Chart analysis data
......
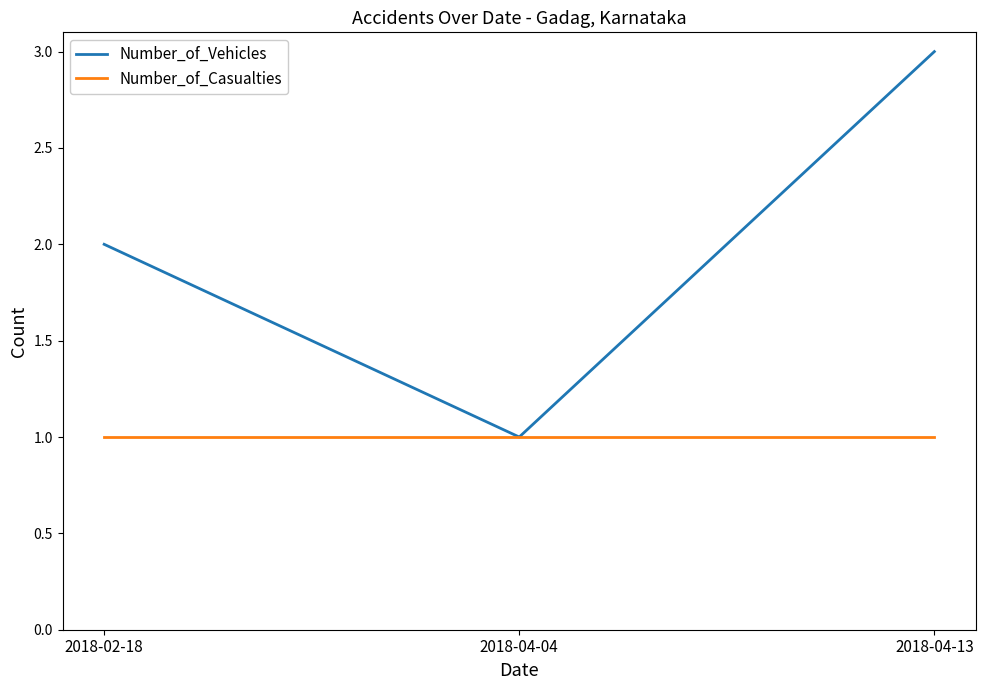

How many lines are shown in the chart?

2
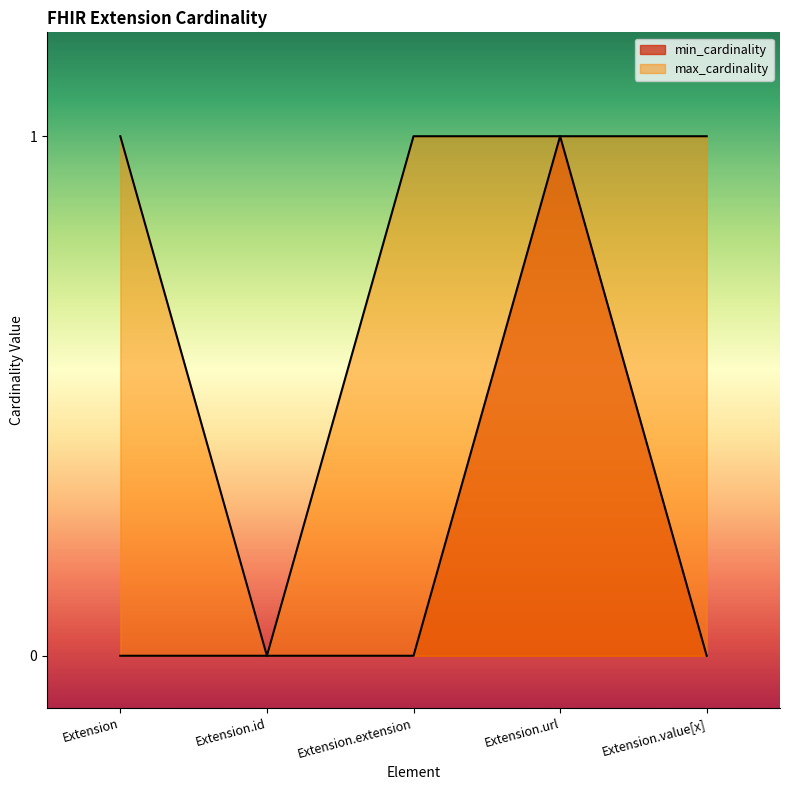

How many data points in min_cardinality are above 0?

1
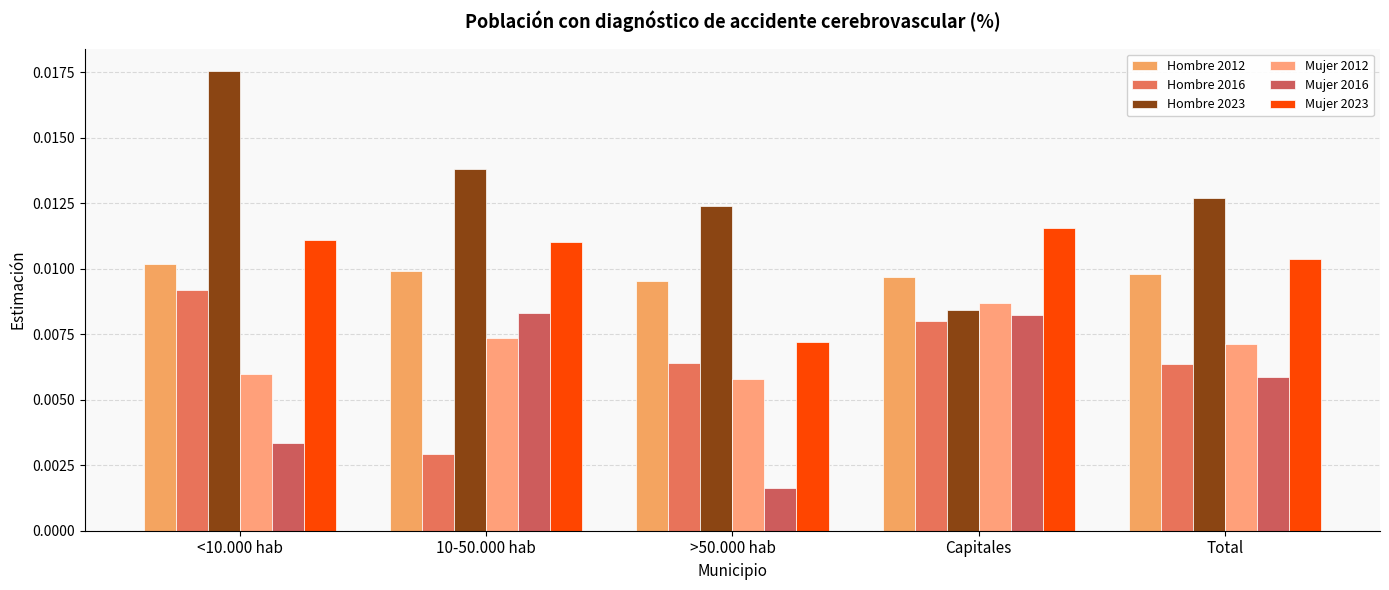

Which series has the largest total across all categories?

Hombre 2023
......
(To-do item):
Rewrite the listing with "chart" swapped for "graph", keeping every other word unchanged and leaving out the pictures.

(Solution):
How many lines are shown in the graph?

2

How many data points in min_cardinality are above 0?

1

Which series has the largest total across all categories?

Hombre 2023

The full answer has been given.